I am 49 and have had what feels like a life time of gynae and digestive issues. I have never considered endometriosis as I have never had much period pain but I have always had horrendous pain mid cycle/during ovulation to the point that it’s painful to sit, feels like my insides have swollen and are being pinched by some kind of internal metal squeezing contraption and lasts days. I used to bleed loads during ovulation too. Have always had ovarian cysts (once told one was a chocolate cyst which I’m now told is probably endo!). It also took me 4 years to conceive.
I am 49 now and starting to wonder if I have it?

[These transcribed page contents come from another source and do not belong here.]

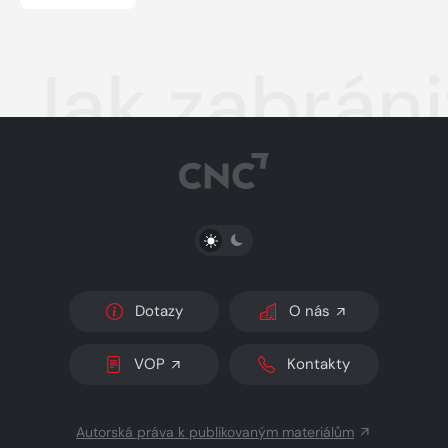
Jak zabráni
PŘEPNOUT SVĚTLÝ/TMAVÝ REŽIM
Dotazy
O nás
VOP
Kontakty
Autorská práva k publikovaným materiálům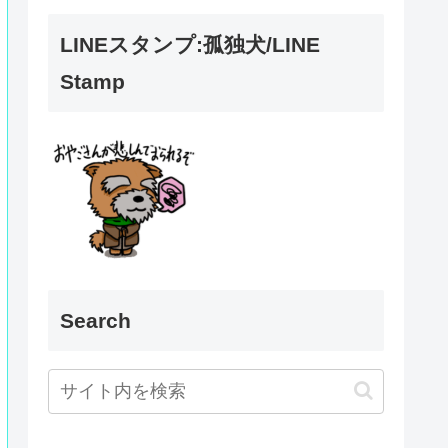
LINEスタンプ:孤独犬/LINE
Stamp
Search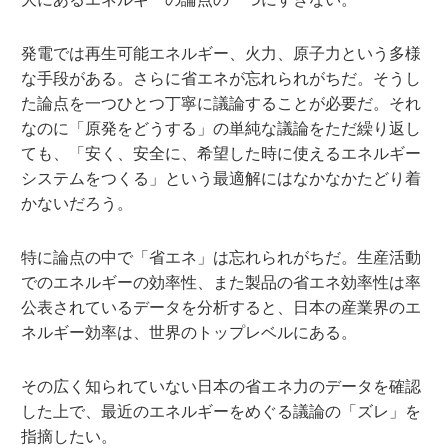
発電では再生可能エネルギー、火力、原子力という多様
な手段がある。さらに省エネが忘れられがちだ。そうし
た論点を一つひとつ丁寧に議論することが必要だ。それ
なのに「原発をどうする」の単純な議論をただ繰り返し
ても、「安く、安全に、希望した時に使えるエネルギー
システムをつくる」という最適解にはなかなかたどり着
かないだろう。
特に論点の中で「省エネ」は忘れられがちだ。生産活動
でのエネルギーの効率性、また製品の省エネ効率性は率
公表されているデータを分析すると、日本の産業界のエ
ネルギー効率は、世界のトップレベルにある。
その広く知られていない日本の省エネ力のデータを確認
した上で、最近のエネルギーをめぐる議論の「ズレ」を
指摘したい。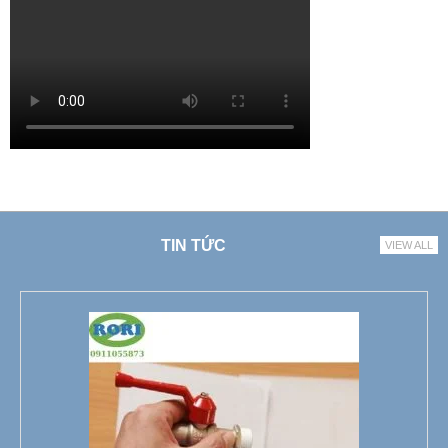
TIN TỨC
VIEW ALL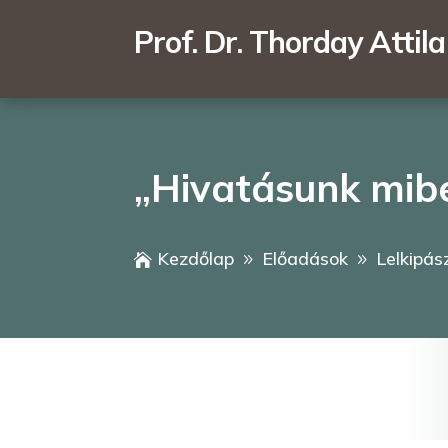
Prof. Dr. Thorday Attila
„Hivatásunk mib
Kezdőlap
Előadások
Lelkipás

9
9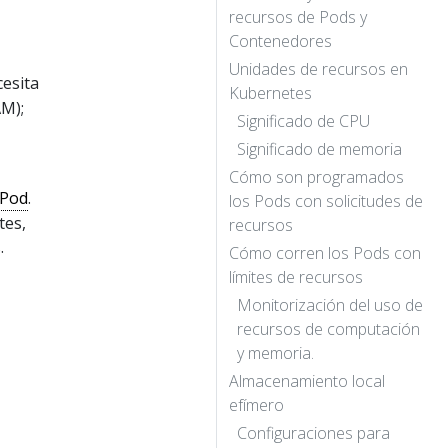
recursos de Pods y
Contenedores
Unidades de recursos en
cesita
Kubernetes
AM);
Significado de CPU
Significado de memoria
Cómo son programados
Pod
.
los Pods con solicitudes de
tes,
recursos
.
Cómo corren los Pods con
límites de recursos
Monitorización del uso de
recursos de computación
y memoria.
Almacenamiento local
efímero
Configuraciones para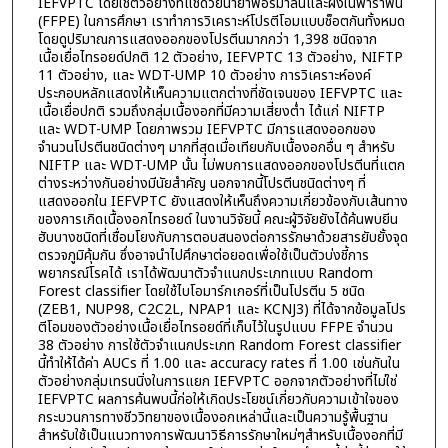
IEFVPTC โดยใช้ตัวอย่างที่แช่ด้วยน้ำยาฟอร์มาลินและฝังในพาราฟิน
(FFPE) ในการศึกษา เราทำการวิเคราะห์โปรตีโอมแบบช็อตกันทั้งหมด
โดยดูปริมาณการแสดงออกของโปรตีนมากกว่า 1,398 ชนิดจาก
เนื้อเยื่อไทรอยด์ปกติ 12 ตัวอย่าง, IEFVPTC 13 ตัวอย่าง, NIFTP
11 ตัวอย่าง, และ WDT-UMP 10 ตัวอย่าง การวิเคราะห์องค์
ประกอบหลักแสดงให้เห็นความแตกต่างที่ชัดเจนของ IEFVPTC และ
เนื้อเยื่อปกติ รวมถึงกลุ่มเนื้องอกที่มีความเสี่ยงต่ำ ได้แก่ NIFTP
และ WDT-UMP โดยภาพรวม IEFVPTC มีการแสดงออกของ
จำนวนโปรตีนชนิดต่างๆ มากที่สุดเมื่อเทียบกับเนื้องอกอื่น ๆ สำหรับ
NIFTP และ WDT-UMP นั้น ไม่พบการแสดงออกของโปรตีนที่แตก
ต่างระหว่างกันอย่างมีนัยสำคัญ นอกจากนี้โปรตีนชนิดต่างๆ ที่
แสดงออกใน IEFVPTC ยังแสดงให้เห็นถึงความเกี่ยวข้องกับเส้นทาง
ของการเกิดเนื้องอกไทรอยด์ ในงานวิจัยนี้ คณะผู้วิจัยยังได้ค้นพบยีน
ฮับบางชนิดที่เชื่อมโยงกับการตอบสนองต่อการรักษาด้วยสารยับยั้งจุด
ตรวจภูมิคุ้มกัน ซึ่งอาจนำไปศึกษาต่อยอดเพื่อใช้เป็นตัวบ่งชี้การ
พยากรณ์โรคได้ เราได้พัฒนาตัวจำแนกประเภทแบบ Random
Forest classifier โดยใช้ไบโอมาร์กเกอร์ที่เป็นโปรตีน 5 ชนิด
(ZEB1, NUP98, C2C2L, NPAP1 และ KCNJ3) ที่ได้จากข้อมูลโปร
ตีโอมของตัวอย่างเนื้อเยื่อไทรอยด์ที่เก็บไว้ในรูปแบบ FFPE จำนวน
38 ตัวอย่าง การใช้ตัวจำแนกประเภท Random Forest classifier
นี้ทำให้ได้ค่า AUCs ที่ 1.00 และ accuracy rates ที่ 1.00 เช่นกันใน
ตัวอย่างกลุ่มเทรนนิ่งในการแยก IEFVPTC ออกจากตัวอย่างที่ไม่ใช่
IEFVPTC ผลการค้นพบนี้ก่อให้เกิดประโยชน์เกี่ยวกับความเข้าใจของ
กระบวนการทางชีววิทยาของเนื้องอกเหล่านี้และเป็นความรู้พื้นฐาน
สำหรับใช้เป็นแนวทางการพัฒนาวิธีการรักษาใหม่ๆสำหรับเนื้องอกที่มี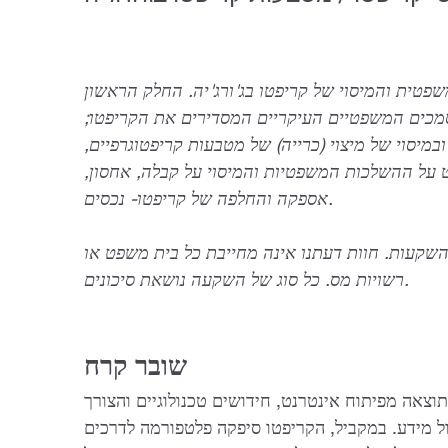
טית והמיסוי של קריפטו בג'ורג'יה. החלק הראשון
כים המשפטיים העיקריים המסדירים את הקריפטו;
מיסוי של מיצוי (כרייה) של מטבעות קריפטוגרפיים,
 על ההשלכות המשפטיות והמיסוי על קבלה, אחסון,
אספקה והחלפה של קריפטו- נכסים.
ץ השקעות. חוות דעתנו אינה מחייבת כל בית משפט או
רשויות מס. כל סוג של השקעה נושאת סיכונים.
שובר קרח
תוצאה מפיתוח אינטרנט, חידושים טכנולוגיים והצורך
ל מידע. במקביל, הקריפטו סיפקה פלטפורמה לדרכים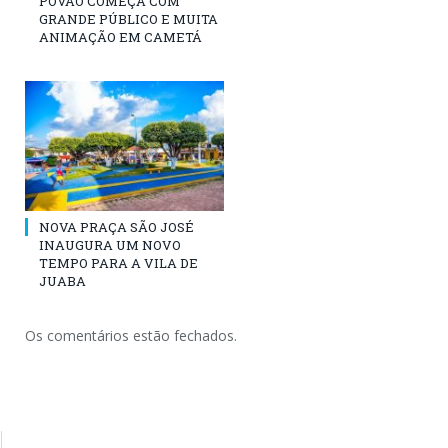
POVÃO COMEÇA COM
GRANDE PÚBLICO E MUITA
ANIMAÇÃO EM CAMETÁ
NOVA PRAÇA SÃO JOSÉ
INAUGURA UM NOVO
TEMPO PARA A VILA DE
JUABA
Os comentários estão fechados.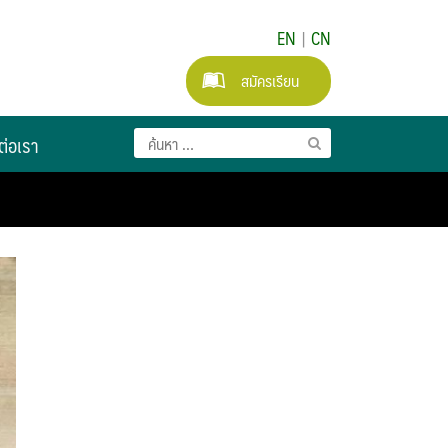
EN
|
CN
สมัครเรียน
ต่อเรา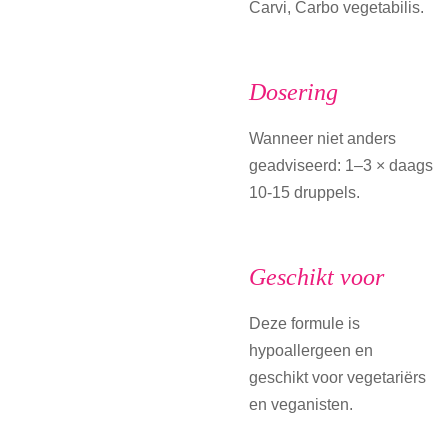
Carvi, Carbo vegetabilis.
Dosering
Wanneer niet anders
geadviseerd: 1–3 × daags
10-15 druppels.
Geschikt voor
Deze formule is
hypoallergeen en
geschikt voor vegetariërs
en veganisten.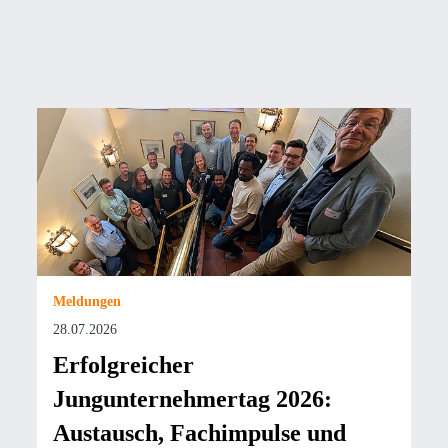
Meldungen
28.07.2026
Erfolgreicher
Jungunternehmertag 2026:
Austausch, Fachimpulse und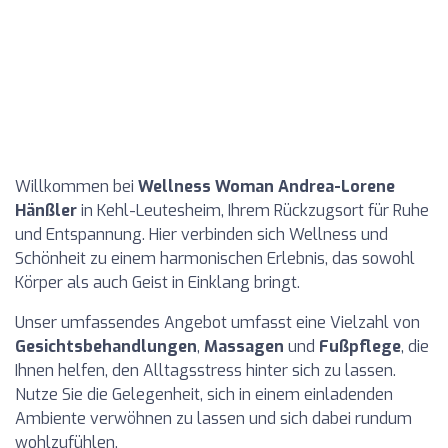
Willkommen bei
Wellness Woman Andrea-Lorene
Hänßler
in Kehl-Leutesheim, Ihrem Rückzugsort für Ruhe
und Entspannung. Hier verbinden sich Wellness und
Schönheit zu einem harmonischen Erlebnis, das sowohl
Körper als auch Geist in Einklang bringt.
Unser umfassendes Angebot umfasst eine Vielzahl von
Gesichtsbehandlungen
,
Massagen
und
Fußpflege
, die
Ihnen helfen, den Alltagsstress hinter sich zu lassen.
Nutze Sie die Gelegenheit, sich in einem einladenden
Ambiente verwöhnen zu lassen und sich dabei rundum
wohlzufühlen.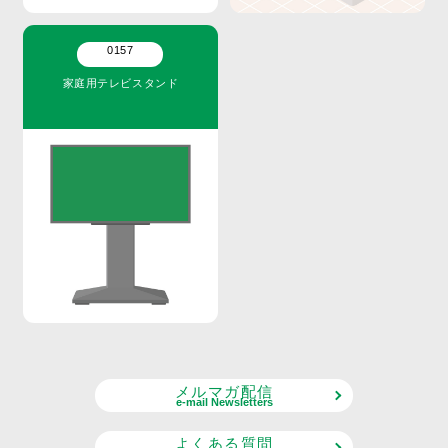
0157
家庭用テレビスタンド
メルマガ配信
e-mail Newsletters
よくある質問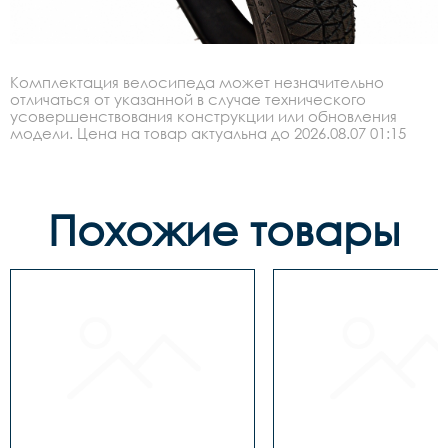
Комплектация велосипеда может незначительно
отличаться от указанной в случае технического
усовершенствования конструкции или обновления
модели. Цена на товар актуальна до 2026.08.07 01:15
Похожие товары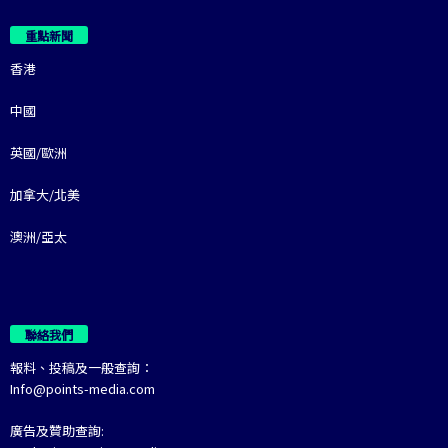
重點新聞
香港
中國
英國/歐洲
加拿大/北美
澳洲/亞太
聯絡我們
報料、投稿及一般查詢：
Info@points-media.com
廣告及贊助查詢: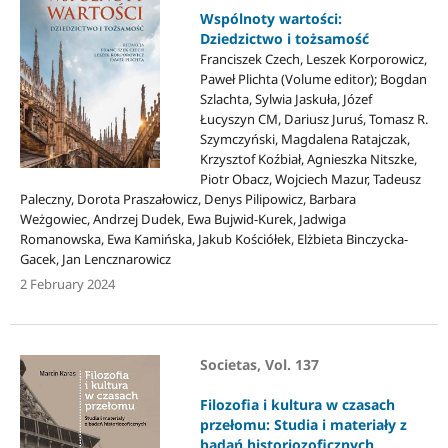
Wspólnoty wartości:
Dziedzictwo i tożsamość
Franciszek Czech, Leszek Korporowicz,
Paweł Plichta (Volume editor); Bogdan
Szlachta, Sylwia Jaskuła, Józef
Łucyszyn CM, Dariusz Juruś, Tomasz R.
Szymczyński, Magdalena Ratajczak,
Krzysztof Koźbiał, Agnieszka Nitszke,
Piotr Obacz, Wojciech Mazur, Tadeusz
Paleczny, Dorota Praszałowicz, Denys Pilipowicz, Barbara
Weżgowiec, Andrzej Dudek, Ewa Bujwid-Kurek, Jadwiga
Romanowska, Ewa Kamińska, Jakub Kościółek, Elżbieta Binczycka-
Gacek, Jan Lencznarowicz
2 February 2024
Societas, Vol. 137
Filozofia i kultura w czasach
przełomu: Studia i materiały z
badań historiozoficznych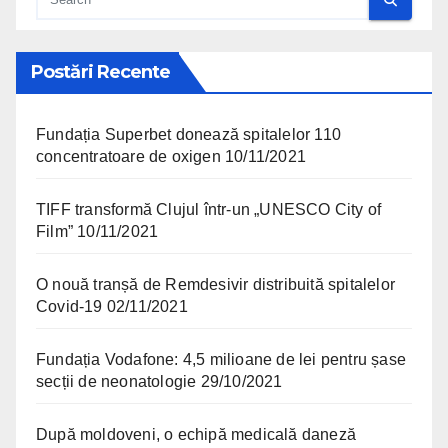
Postări Recente
Fundația Superbet donează spitalelor 110
concentratoare de oxigen
10/11/2021
TIFF transformă Clujul într-un „UNESCO City of
Film”
10/11/2021
O nouă tranșă de Remdesivir distribuită spitalelor
Covid-19
02/11/2021
Fundația Vodafone: 4,5 milioane de lei pentru șase
secții de neonatologie
29/10/2021
După moldoveni, o echipă medicală daneză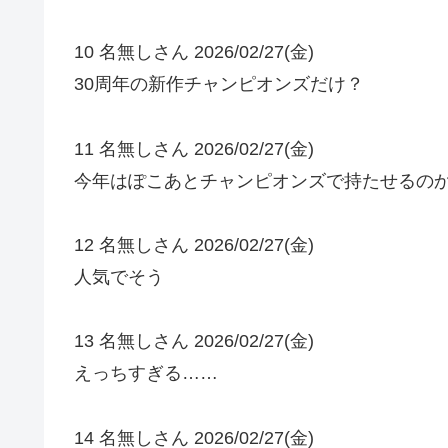
10 名無しさん 2026/02/27(金)
30周年の新作チャンピオンズだけ？
11 名無しさん 2026/02/27(金)
今年はぽこあとチャンピオンズで持たせるの
12 名無しさん 2026/02/27(金)
人気でそう
13 名無しさん 2026/02/27(金)
えっちすぎる……
14 名無しさん 2026/02/27(金)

I’ve been under the gynaecology depart on/off for years and not once has any gynaecologist suggested endo.
I have put up with years of heavy bleeding to the point of needing iron infusions. I had a uterine ablation 2 months ago which has completely failed as I’m bleeding more during my period.
All of this as well as awful IBS symptoms, maybe there is a connection?
What are your op?

I’m going for a laparoscopy soon to check for endo. Does anyone know if this would of shown up during my c section three years ago?